**TASK REQUIREMENTS:** Go through the listing below and gather every line with the word "human".

- - -

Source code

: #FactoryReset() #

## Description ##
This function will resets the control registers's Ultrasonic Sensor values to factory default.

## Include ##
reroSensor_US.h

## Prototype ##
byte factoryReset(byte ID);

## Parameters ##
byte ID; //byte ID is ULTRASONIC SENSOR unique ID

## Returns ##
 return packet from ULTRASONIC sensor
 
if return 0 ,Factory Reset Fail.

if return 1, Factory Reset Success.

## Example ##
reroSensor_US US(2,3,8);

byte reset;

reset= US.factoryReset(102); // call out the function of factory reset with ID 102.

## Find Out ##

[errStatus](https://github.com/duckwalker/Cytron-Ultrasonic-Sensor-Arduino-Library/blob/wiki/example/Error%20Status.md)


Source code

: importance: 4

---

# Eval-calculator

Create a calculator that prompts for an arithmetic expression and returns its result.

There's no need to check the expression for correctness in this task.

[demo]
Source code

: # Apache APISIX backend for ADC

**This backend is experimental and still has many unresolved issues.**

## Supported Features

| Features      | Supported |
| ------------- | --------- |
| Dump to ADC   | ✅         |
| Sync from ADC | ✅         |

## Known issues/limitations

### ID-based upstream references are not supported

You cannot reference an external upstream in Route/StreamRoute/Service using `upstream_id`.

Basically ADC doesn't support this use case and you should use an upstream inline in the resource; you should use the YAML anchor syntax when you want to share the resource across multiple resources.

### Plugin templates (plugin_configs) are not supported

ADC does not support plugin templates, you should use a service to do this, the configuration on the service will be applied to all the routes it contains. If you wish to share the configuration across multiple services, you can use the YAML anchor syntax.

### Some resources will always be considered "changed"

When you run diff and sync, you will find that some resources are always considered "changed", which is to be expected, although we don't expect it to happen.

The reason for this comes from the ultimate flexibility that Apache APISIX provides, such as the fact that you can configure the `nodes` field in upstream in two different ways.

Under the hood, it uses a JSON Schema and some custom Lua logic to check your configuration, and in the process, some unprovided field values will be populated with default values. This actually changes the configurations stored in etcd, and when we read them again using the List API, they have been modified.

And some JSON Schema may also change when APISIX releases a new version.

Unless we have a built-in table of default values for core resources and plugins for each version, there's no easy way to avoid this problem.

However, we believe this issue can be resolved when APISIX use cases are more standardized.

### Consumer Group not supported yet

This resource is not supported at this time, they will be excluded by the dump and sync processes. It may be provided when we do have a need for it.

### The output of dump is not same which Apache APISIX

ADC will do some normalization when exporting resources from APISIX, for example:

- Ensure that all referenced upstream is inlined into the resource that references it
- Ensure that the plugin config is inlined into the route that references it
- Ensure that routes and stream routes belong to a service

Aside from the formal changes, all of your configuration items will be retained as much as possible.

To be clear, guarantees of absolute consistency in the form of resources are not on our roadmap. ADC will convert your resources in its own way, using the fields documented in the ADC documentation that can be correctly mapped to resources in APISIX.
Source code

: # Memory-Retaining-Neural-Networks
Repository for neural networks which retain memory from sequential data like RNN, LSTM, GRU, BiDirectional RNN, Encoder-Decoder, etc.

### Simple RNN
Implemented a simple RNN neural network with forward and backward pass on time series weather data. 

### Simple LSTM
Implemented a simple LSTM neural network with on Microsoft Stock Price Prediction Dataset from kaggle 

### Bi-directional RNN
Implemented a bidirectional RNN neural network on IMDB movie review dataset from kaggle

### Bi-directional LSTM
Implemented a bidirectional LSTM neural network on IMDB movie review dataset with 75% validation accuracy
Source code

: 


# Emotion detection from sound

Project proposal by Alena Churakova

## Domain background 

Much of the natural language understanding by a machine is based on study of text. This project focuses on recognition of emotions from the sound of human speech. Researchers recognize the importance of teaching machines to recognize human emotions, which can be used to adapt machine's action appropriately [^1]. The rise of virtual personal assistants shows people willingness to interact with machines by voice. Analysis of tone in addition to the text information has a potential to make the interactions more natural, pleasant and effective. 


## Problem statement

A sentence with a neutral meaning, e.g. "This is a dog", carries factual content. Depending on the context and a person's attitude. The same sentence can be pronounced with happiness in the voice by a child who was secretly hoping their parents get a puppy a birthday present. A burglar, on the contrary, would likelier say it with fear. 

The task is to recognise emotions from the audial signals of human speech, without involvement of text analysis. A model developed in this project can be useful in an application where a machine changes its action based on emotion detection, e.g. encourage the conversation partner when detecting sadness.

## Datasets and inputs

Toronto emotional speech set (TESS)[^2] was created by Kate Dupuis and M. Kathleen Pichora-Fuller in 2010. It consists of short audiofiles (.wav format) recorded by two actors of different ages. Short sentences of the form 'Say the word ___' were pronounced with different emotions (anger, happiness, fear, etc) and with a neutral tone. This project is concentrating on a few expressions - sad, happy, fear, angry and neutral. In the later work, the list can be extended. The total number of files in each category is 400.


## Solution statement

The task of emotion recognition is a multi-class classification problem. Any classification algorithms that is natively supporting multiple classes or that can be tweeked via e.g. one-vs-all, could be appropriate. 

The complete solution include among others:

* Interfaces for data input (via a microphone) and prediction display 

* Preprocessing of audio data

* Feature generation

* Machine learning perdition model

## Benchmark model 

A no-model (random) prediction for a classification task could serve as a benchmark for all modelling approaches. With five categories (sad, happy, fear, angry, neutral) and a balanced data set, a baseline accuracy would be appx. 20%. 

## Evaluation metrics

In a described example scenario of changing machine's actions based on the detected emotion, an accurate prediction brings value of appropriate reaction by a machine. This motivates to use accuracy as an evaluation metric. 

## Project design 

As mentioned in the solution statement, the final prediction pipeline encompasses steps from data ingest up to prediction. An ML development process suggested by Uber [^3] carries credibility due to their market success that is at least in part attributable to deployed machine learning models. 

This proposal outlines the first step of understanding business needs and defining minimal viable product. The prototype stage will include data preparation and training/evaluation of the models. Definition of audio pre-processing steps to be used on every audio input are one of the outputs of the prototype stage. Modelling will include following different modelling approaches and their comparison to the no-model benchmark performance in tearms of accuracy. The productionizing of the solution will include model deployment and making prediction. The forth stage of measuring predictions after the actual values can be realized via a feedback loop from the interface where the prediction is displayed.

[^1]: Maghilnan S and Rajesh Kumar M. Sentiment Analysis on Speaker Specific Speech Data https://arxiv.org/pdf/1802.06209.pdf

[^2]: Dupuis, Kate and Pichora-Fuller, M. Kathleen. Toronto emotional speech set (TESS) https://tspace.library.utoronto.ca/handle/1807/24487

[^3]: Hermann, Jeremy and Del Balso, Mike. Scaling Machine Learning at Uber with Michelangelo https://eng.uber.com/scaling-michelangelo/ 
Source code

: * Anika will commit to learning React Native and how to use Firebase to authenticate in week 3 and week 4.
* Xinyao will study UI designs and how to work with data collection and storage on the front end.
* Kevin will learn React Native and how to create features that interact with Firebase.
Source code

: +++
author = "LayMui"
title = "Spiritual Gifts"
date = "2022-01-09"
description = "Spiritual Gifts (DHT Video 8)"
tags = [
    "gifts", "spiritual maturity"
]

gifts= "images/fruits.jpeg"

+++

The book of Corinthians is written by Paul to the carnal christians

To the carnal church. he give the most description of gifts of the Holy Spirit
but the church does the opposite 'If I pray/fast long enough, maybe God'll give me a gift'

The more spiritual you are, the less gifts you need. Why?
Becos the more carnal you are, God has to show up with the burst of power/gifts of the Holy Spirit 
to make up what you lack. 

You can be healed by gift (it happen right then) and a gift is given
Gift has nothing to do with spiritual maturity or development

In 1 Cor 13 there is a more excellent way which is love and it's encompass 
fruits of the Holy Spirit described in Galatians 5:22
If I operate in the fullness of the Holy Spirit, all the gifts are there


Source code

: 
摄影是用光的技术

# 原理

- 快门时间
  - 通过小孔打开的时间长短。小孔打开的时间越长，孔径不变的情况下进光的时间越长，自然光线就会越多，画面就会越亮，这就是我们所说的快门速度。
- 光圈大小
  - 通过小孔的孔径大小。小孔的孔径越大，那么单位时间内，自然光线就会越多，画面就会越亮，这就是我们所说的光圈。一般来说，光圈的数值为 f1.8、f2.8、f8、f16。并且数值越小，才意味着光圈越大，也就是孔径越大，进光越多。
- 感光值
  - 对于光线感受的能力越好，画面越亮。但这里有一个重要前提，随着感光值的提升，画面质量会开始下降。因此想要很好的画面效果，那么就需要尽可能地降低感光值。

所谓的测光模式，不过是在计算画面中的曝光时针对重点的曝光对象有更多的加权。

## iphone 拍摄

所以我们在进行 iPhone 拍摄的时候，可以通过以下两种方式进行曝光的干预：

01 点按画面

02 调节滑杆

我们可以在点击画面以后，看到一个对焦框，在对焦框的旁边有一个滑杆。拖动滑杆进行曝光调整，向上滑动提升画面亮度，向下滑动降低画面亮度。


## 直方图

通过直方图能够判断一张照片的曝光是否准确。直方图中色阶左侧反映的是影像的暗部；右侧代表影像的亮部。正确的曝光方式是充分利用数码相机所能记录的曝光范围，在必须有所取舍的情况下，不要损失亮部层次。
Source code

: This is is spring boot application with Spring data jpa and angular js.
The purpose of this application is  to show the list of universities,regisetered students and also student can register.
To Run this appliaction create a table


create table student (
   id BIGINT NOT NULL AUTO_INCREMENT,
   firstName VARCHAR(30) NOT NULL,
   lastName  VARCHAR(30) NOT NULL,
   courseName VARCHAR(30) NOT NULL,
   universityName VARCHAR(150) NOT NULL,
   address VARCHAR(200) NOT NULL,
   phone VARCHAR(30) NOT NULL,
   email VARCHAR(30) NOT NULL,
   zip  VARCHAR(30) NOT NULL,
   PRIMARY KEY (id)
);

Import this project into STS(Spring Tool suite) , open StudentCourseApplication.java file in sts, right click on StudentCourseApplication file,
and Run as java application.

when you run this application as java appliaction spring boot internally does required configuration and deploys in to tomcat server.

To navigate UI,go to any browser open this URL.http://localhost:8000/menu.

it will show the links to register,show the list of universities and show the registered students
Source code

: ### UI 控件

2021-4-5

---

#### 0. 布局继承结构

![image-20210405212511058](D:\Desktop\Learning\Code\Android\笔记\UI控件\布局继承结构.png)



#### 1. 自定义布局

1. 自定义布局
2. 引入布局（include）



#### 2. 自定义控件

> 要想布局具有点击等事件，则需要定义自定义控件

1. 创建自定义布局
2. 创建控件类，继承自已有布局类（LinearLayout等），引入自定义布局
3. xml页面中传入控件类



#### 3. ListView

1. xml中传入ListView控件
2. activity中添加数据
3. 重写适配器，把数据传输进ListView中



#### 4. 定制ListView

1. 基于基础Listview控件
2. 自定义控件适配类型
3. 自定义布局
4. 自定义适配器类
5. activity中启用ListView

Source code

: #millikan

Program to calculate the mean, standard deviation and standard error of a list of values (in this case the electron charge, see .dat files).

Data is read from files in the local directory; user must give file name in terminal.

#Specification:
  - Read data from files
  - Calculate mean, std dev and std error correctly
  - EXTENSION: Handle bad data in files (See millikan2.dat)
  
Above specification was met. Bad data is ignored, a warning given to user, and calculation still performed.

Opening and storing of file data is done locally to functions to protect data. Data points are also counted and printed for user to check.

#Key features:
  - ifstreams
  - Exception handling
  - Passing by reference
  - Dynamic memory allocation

- - -

**SOLUTION TO THIS PROBLEM:**
Much of the natural language understanding by a machine is based on study of text. This project focuses on recognition of emotions from the sound of human speech. Researchers recognize the importance of teaching machines to recognize human emotions, which can be used to adapt machine's action appropriately [^1]. The rise of virtual personal assistants shows people willingness to interact with machines by voice. Analysis of tone in addition to the text information has a potential to make the interactions more natural, pleasant and effective. 
The task is to recognise emotions from the audial signals of human speech, without involvement of text analysis. A model developed in this project can be useful in an application where a machine changes its action based on emotion detection, e.g. encourage the conversation partner when detecting sadness.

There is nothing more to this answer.